Note that due to some of the information that it removes, a sstrip'd executable is rumoured to have issues with some tools. This is discussed more in the comments of the source.
Also... for an entertaining/crazy read on how to make the smallest possible executable, this article is worth a read.
Just to double-check and document for future reference, but do you use Thumb instructions? They're 16 bit versions of the normal instructions. Sometimes you might need 2 16 bit instructions, so it won't save 50% in code space.
A decent linker should take just the functions needed. However, you might need compiler & linke settings to package functions for individual linking.
Ok so in the end I just reduced the project to it's simplest form, then slowly added files one by one until the function that I wanted to remove appeared in the 'readelf' file. Then when I had the file I commented everything out and slowly add things back in until the function popped up again. So in the end I found out what called it and removed all those calls...Now it works as desired...sweet!

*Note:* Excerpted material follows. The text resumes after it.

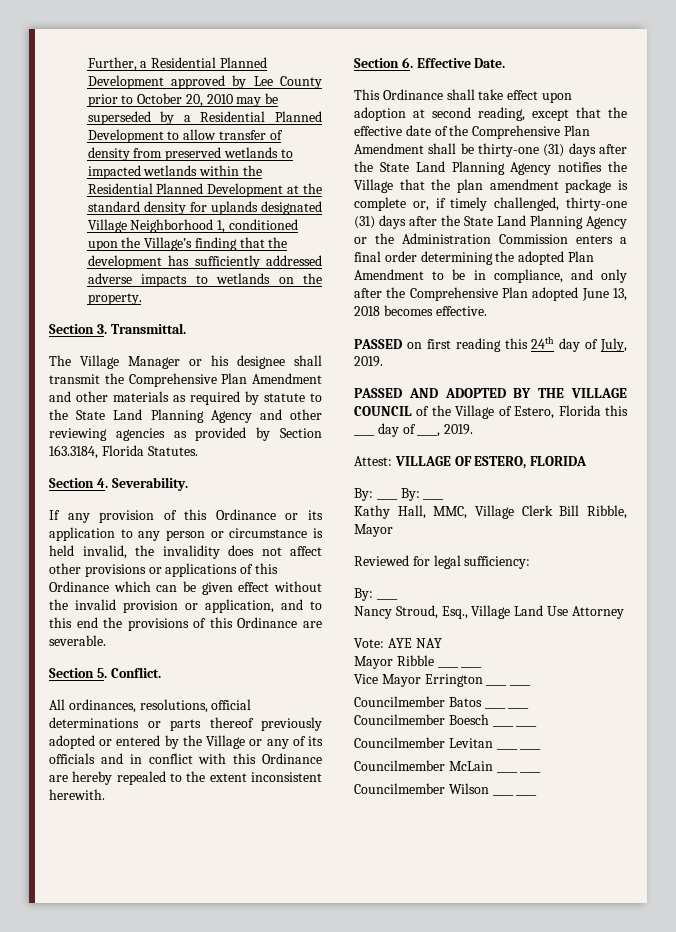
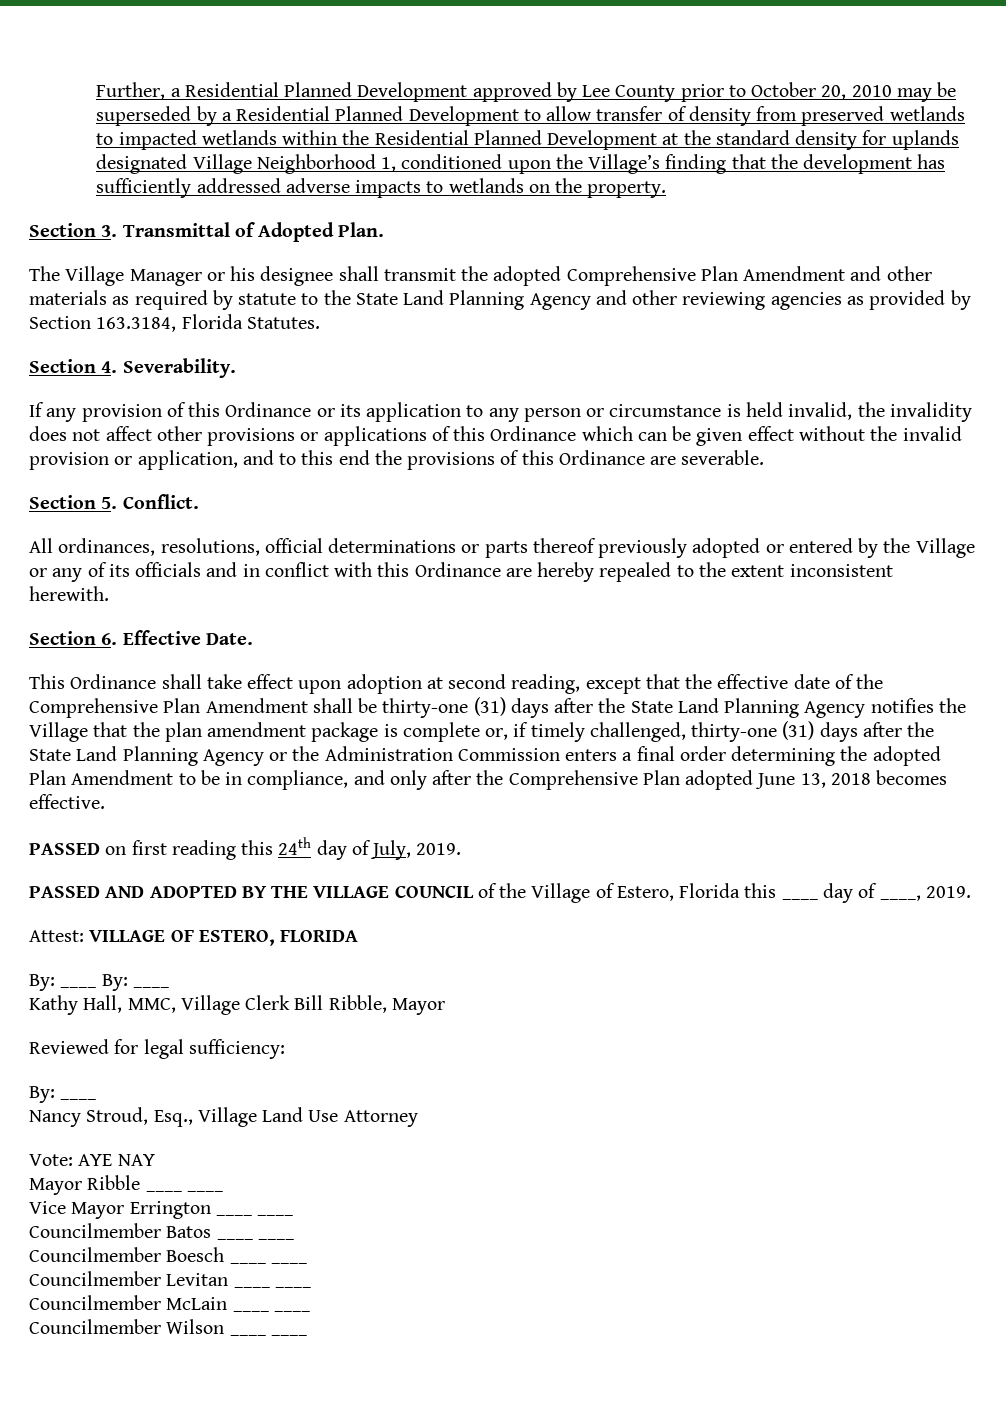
[110,323,186,334] Transmittal. -> [122,222,385,242] Transmittal of Adopted Plan.
(124, 378) none -> [493,266,562,286] adopted

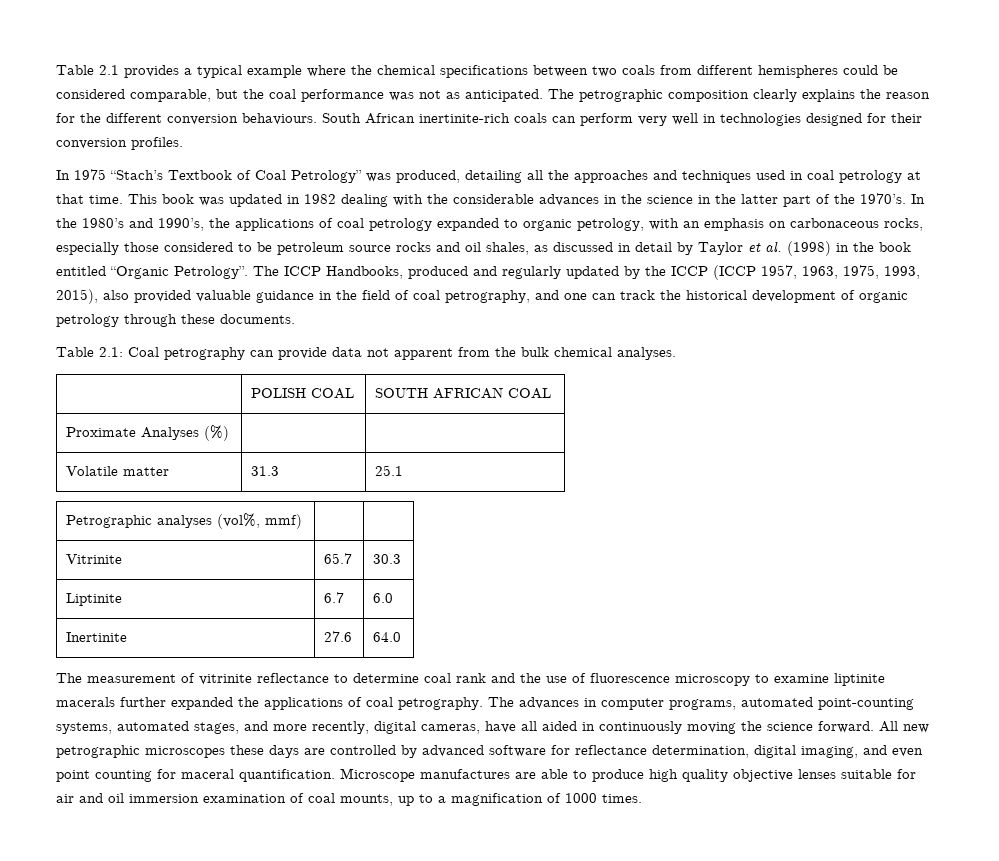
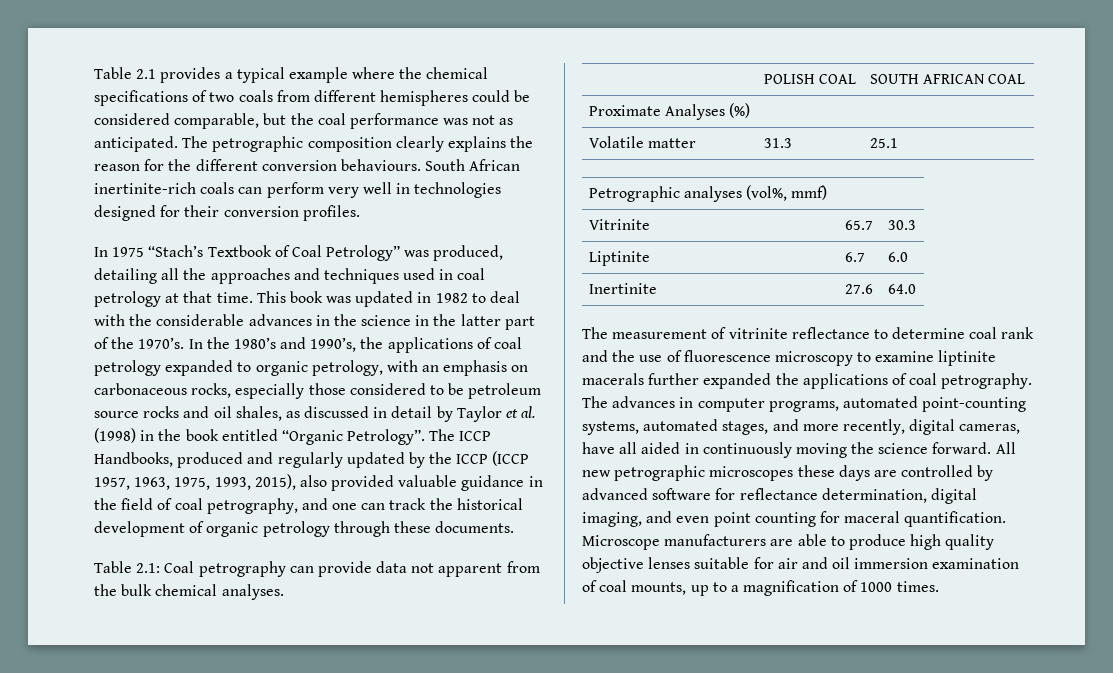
[533,65,588,77] between -> [192,90,208,102] of
[341,194,388,207] dealing -> [471,291,521,303] to deal
[420,769,510,779] manufactures -> [664,534,767,546] manufacturers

Must be a better way to do it though.
To answer this specific need:
•I want to omit those functions (if possible) but I can't find what's
calling them!! Could be called from any number of library functions I
guess.
If you want to analyze your code base to see who calls what, by whom a given function is being called and things like that, there is a great tool out there called "Understand C" provided by SciTools.
https://scitools.com/
I have used it very often in the past to perform static code analysis. It can really help to determine library dependency tree. It allows to easily browse up and down the calling tree among other things.
They provide a limited time evaluation, then you must purchase a license.
You could look at something like executable compression.